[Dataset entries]
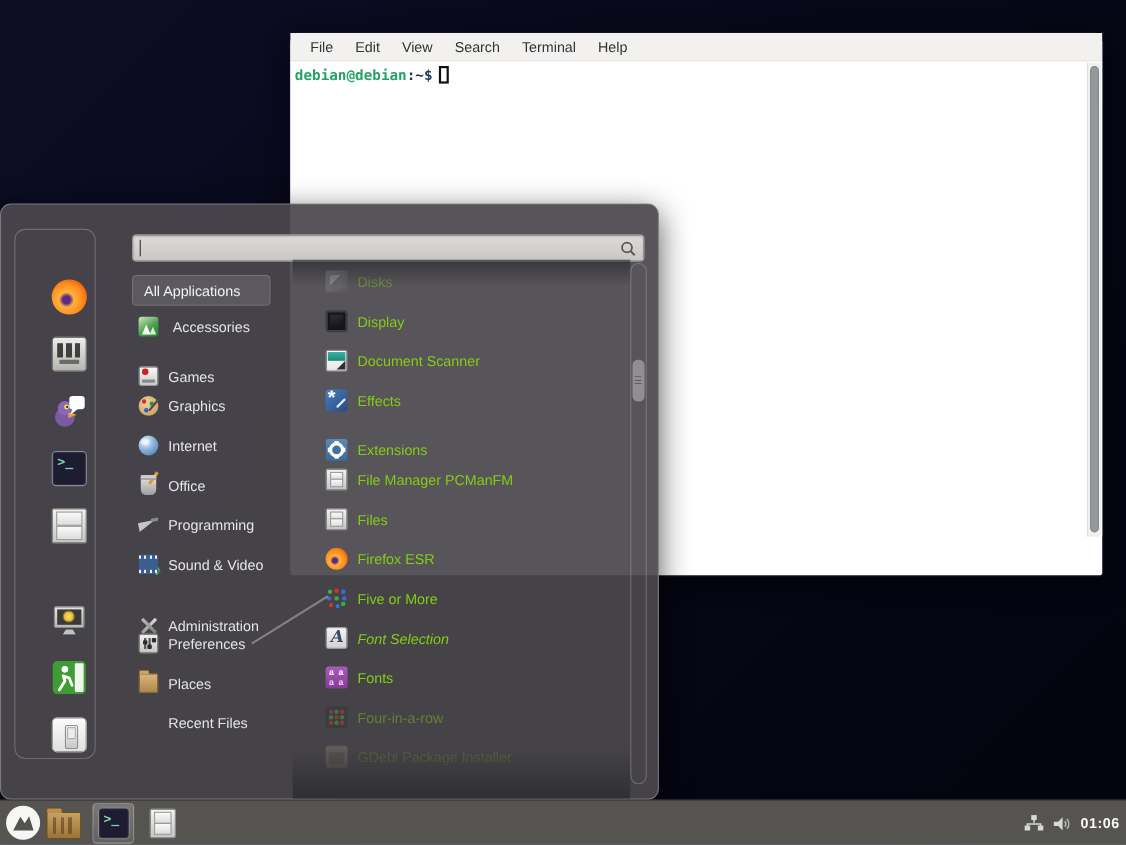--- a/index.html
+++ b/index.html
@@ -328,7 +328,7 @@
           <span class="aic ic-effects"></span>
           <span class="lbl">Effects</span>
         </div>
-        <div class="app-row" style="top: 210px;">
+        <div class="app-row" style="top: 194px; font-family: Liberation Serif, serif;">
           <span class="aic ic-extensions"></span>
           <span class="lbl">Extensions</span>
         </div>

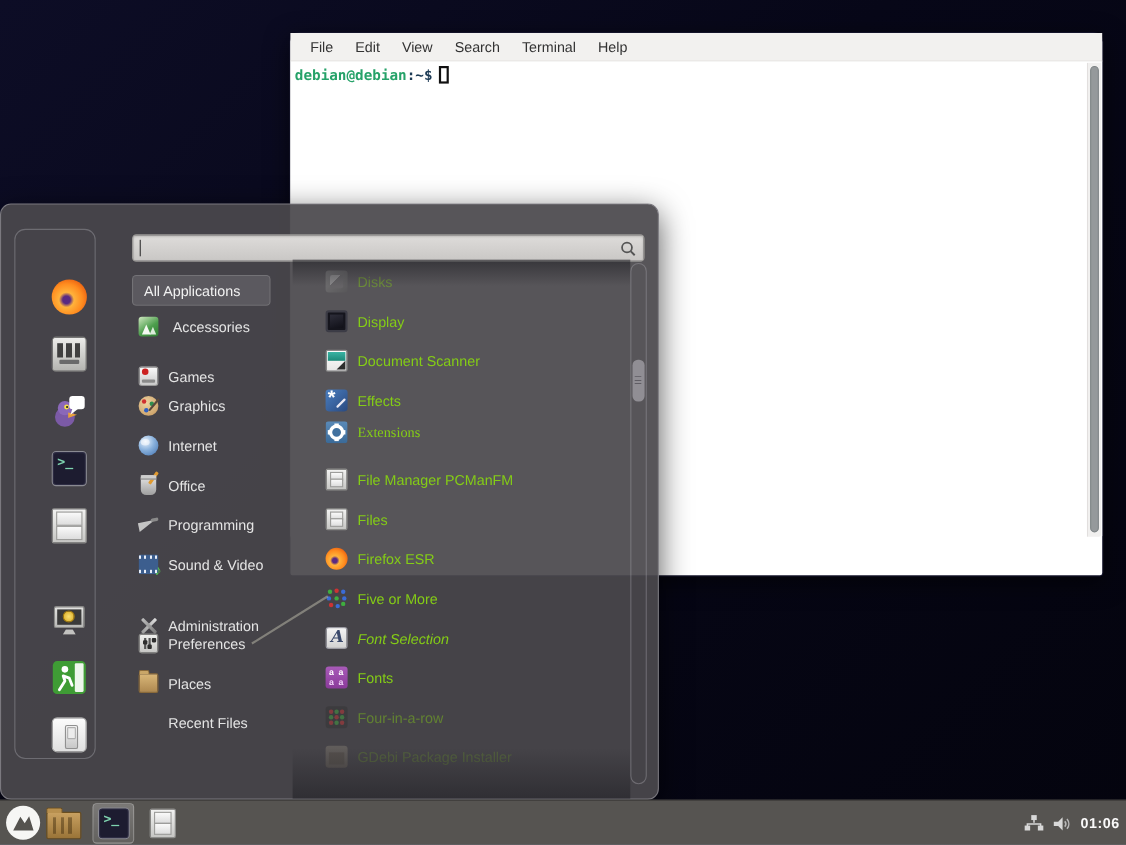--- a/index.html
+++ b/index.html
@@ -358,7 +358,7 @@
             </svg></span>
           <span class="lbl">Five or More</span>
         </div>
-        <div class="app-row" style="top: 381px; font-style: italic;">
+        <div class="app-row" style="top: 381px;">
           <span class="aic ic-font-selection"></span>
           <span class="lbl">Font Selection</span>
         </div>

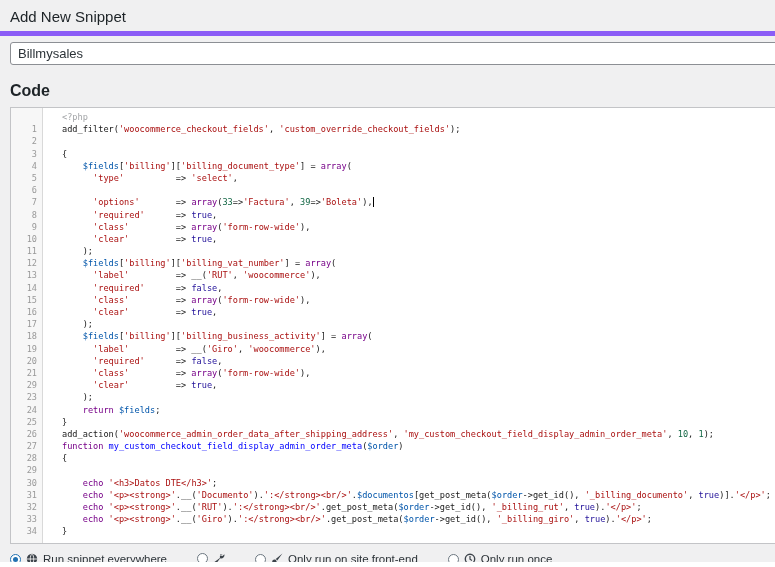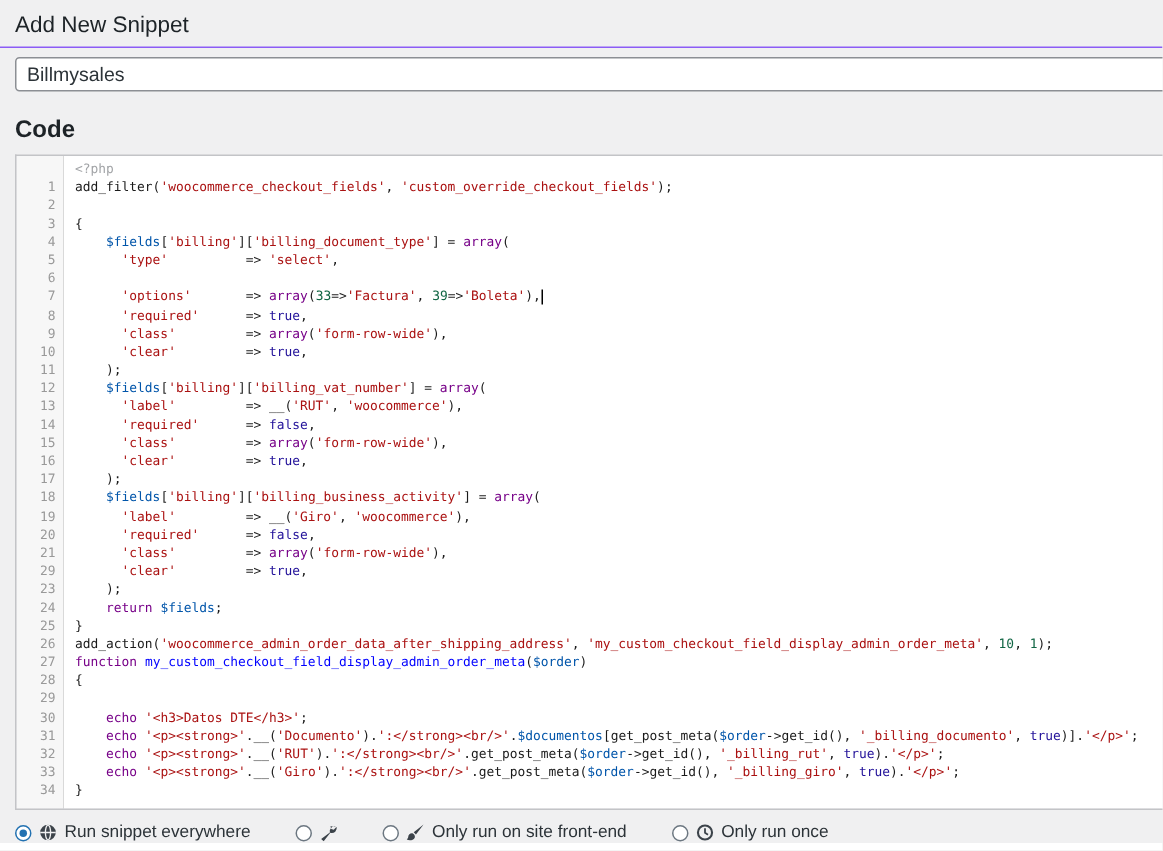--- a/index.html
+++ b/index.html
@@ -9,7 +9,7 @@
 
   
   .page-title{margin:0;padding:7px 10px 5px;font-size:15px;line-height:19px;
-              font-weight:400;color:#1d2327;border-bottom:1px solid #8b5cf6;}
+              font-weight:400;color:#1d2327;border-bottom:5px solid #8b5cf6;}
 
   
   .title-input{display:block;margin:6px 0 0 10px;width:790px;height:23px;

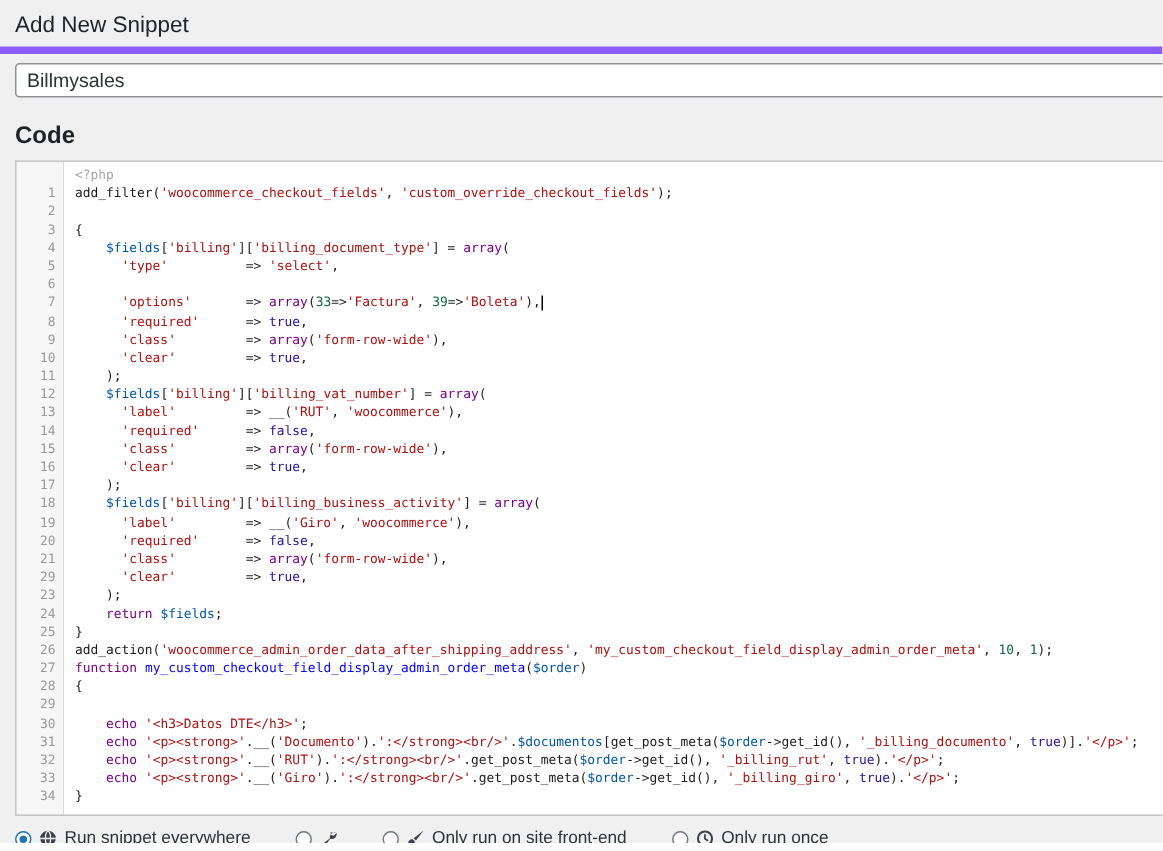--- a/index.html
+++ b/index.html
@@ -29,7 +29,7 @@
   .cm-row{display:flex;height:12.2px;}
   .cm-num{flex:0 0 31px;width:31px;box-sizing:border-box;text-align:right;
           padding-right:5px;color:#999;}
-  .cm-code{white-space:pre;padding-left:8px;color:#1a1a1a;}
+  .cm-code{white-space:pre;padding-left:20px;color:#1a1a1a;}
   .tok-p{color:#1a1a1a}
   .tok-k{color:#770088}
   .tok-s{color:#aa1111}

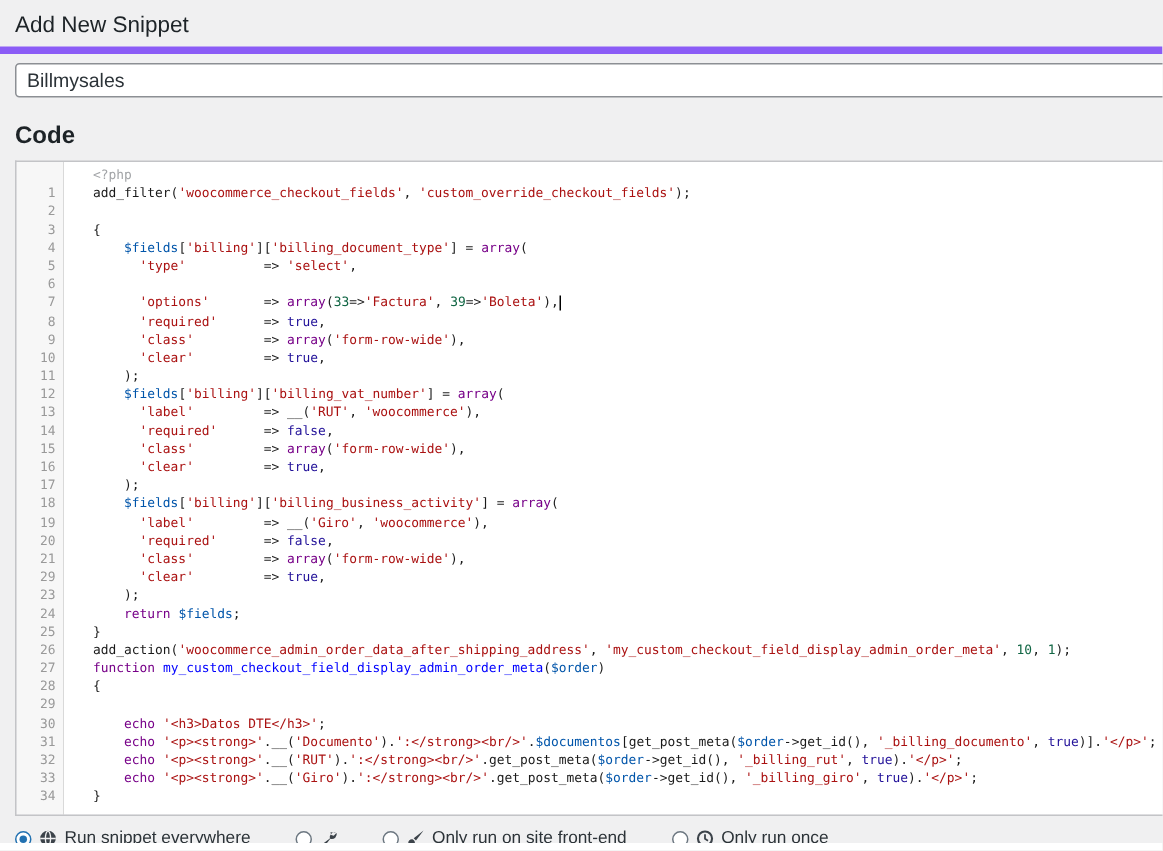--- a/index.html
+++ b/index.html
@@ -42,7 +42,7 @@
              vertical-align:text-bottom;}
 
   
-  .scope-row{display:flex;align-items:center;margin:8px 0 0 10px;gap:30px;}
+  .scope-row{display:flex;align-items:flex-start;margin:8px 0 0 10px;gap:30px;}
   .scope-item{display:flex;align-items:center;gap:5px;cursor:pointer;}
   .radio{width:11px;height:11px;box-sizing:border-box;border-radius:50%;
          border:1px solid #6c7781;background:#fff;position:relative;flex:0 0 11px;}

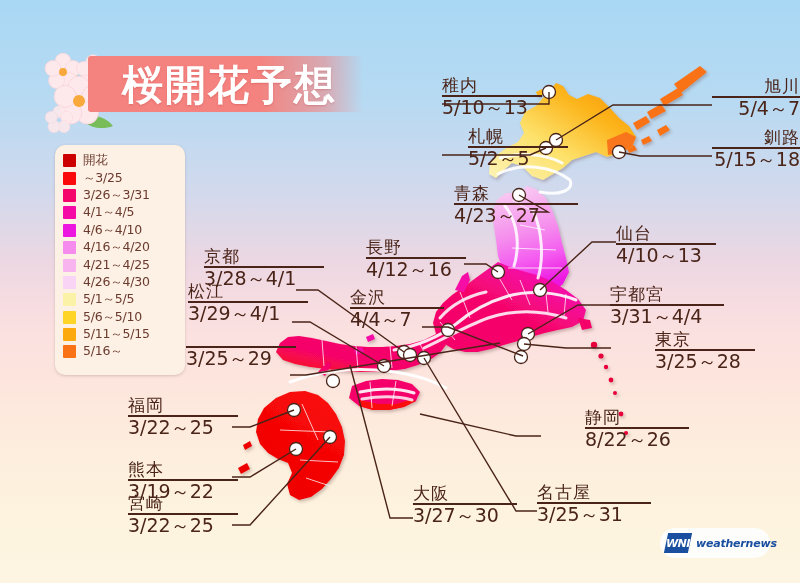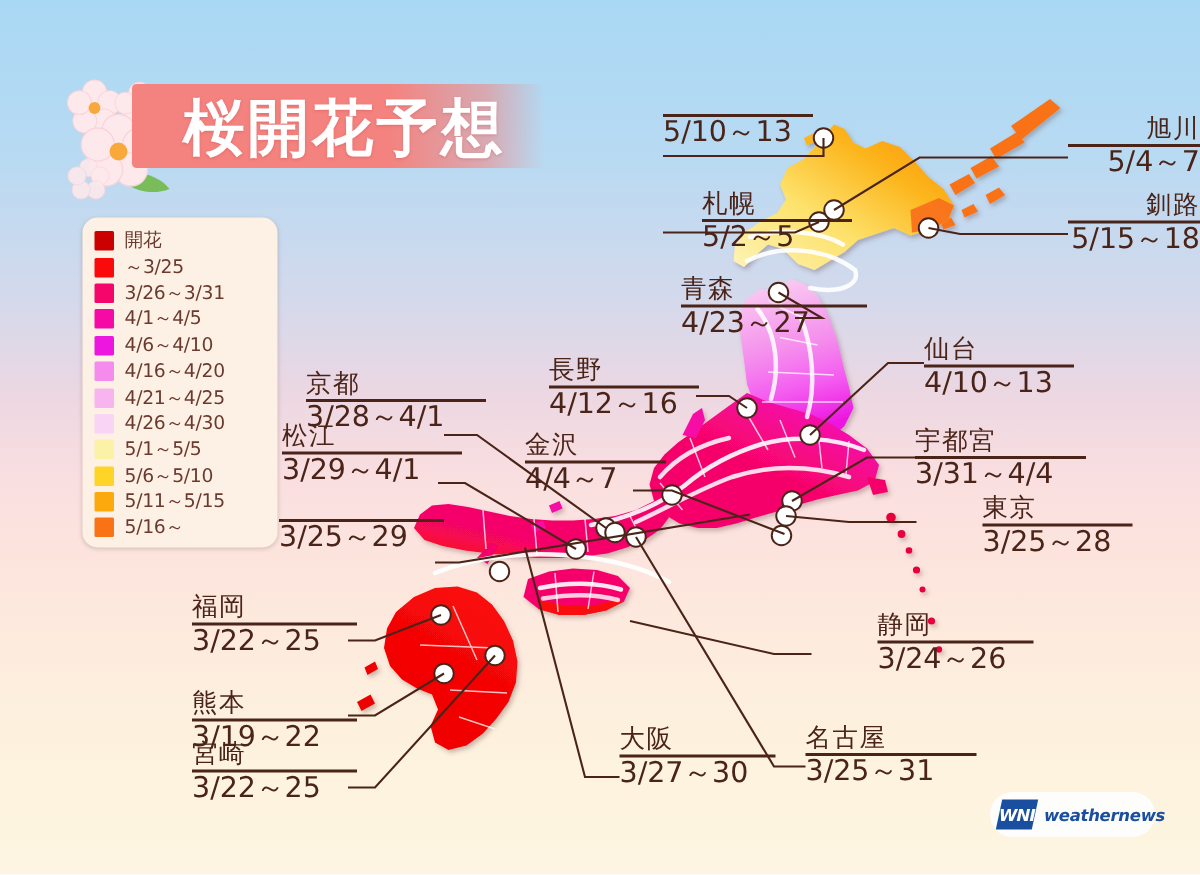--- a/index.html
+++ b/index.html
@@ -347,6 +347,7 @@
 
   <div id="callouts">
       <div class="cl l" style="left: 442px; top: 76px; width: 100px;">
+        <div class="nm">稚内</div>
         <div class="rule"></div>
         <div class="dt">5/10～13</div>
       </div>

DIRECTIVE: I'd like every record above written out again exactly, without the pictures.

TASK OUTPUT:
--- a/index.html
+++ b/index.html
@@ -328,7 +328,7 @@
           <span class="aic ic-effects"></span>
           <span class="lbl">Effects</span>
         </div>
-        <div class="app-row" style="top: 210px;">
+        <div class="app-row" style="top: 194px; font-family: Liberation Serif, serif;">
           <span class="aic ic-extensions"></span>
           <span class="lbl">Extensions</span>
         </div>

--- a/index.html
+++ b/index.html
@@ -358,7 +358,7 @@
             </svg></span>
           <span class="lbl">Five or More</span>
         </div>
-        <div class="app-row" style="top: 381px; font-style: italic;">
+        <div class="app-row" style="top: 381px;">
           <span class="aic ic-font-selection"></span>
           <span class="lbl">Font Selection</span>
         </div>

--- a/index.html
+++ b/index.html
@@ -9,7 +9,7 @@
 
   
   .page-title{margin:0;padding:7px 10px 5px;font-size:15px;line-height:19px;
-              font-weight:400;color:#1d2327;border-bottom:1px solid #8b5cf6;}
+              font-weight:400;color:#1d2327;border-bottom:5px solid #8b5cf6;}
 
   
   .title-input{display:block;margin:6px 0 0 10px;width:790px;height:23px;

--- a/index.html
+++ b/index.html
@@ -29,7 +29,7 @@
   .cm-row{display:flex;height:12.2px;}
   .cm-num{flex:0 0 31px;width:31px;box-sizing:border-box;text-align:right;
           padding-right:5px;color:#999;}
-  .cm-code{white-space:pre;padding-left:8px;color:#1a1a1a;}
+  .cm-code{white-space:pre;padding-left:20px;color:#1a1a1a;}
   .tok-p{color:#1a1a1a}
   .tok-k{color:#770088}
   .tok-s{color:#aa1111}

--- a/index.html
+++ b/index.html
@@ -42,7 +42,7 @@
              vertical-align:text-bottom;}
 
   
-  .scope-row{display:flex;align-items:center;margin:8px 0 0 10px;gap:30px;}
+  .scope-row{display:flex;align-items:flex-start;margin:8px 0 0 10px;gap:30px;}
   .scope-item{display:flex;align-items:center;gap:5px;cursor:pointer;}
   .radio{width:11px;height:11px;box-sizing:border-box;border-radius:50%;
          border:1px solid #6c7781;background:#fff;position:relative;flex:0 0 11px;}

--- a/index.html
+++ b/index.html
@@ -347,6 +347,7 @@
 
   <div id="callouts">
       <div class="cl l" style="left: 442px; top: 76px; width: 100px;">
+        <div class="nm">稚内</div>
         <div class="rule"></div>
         <div class="dt">5/10～13</div>
       </div>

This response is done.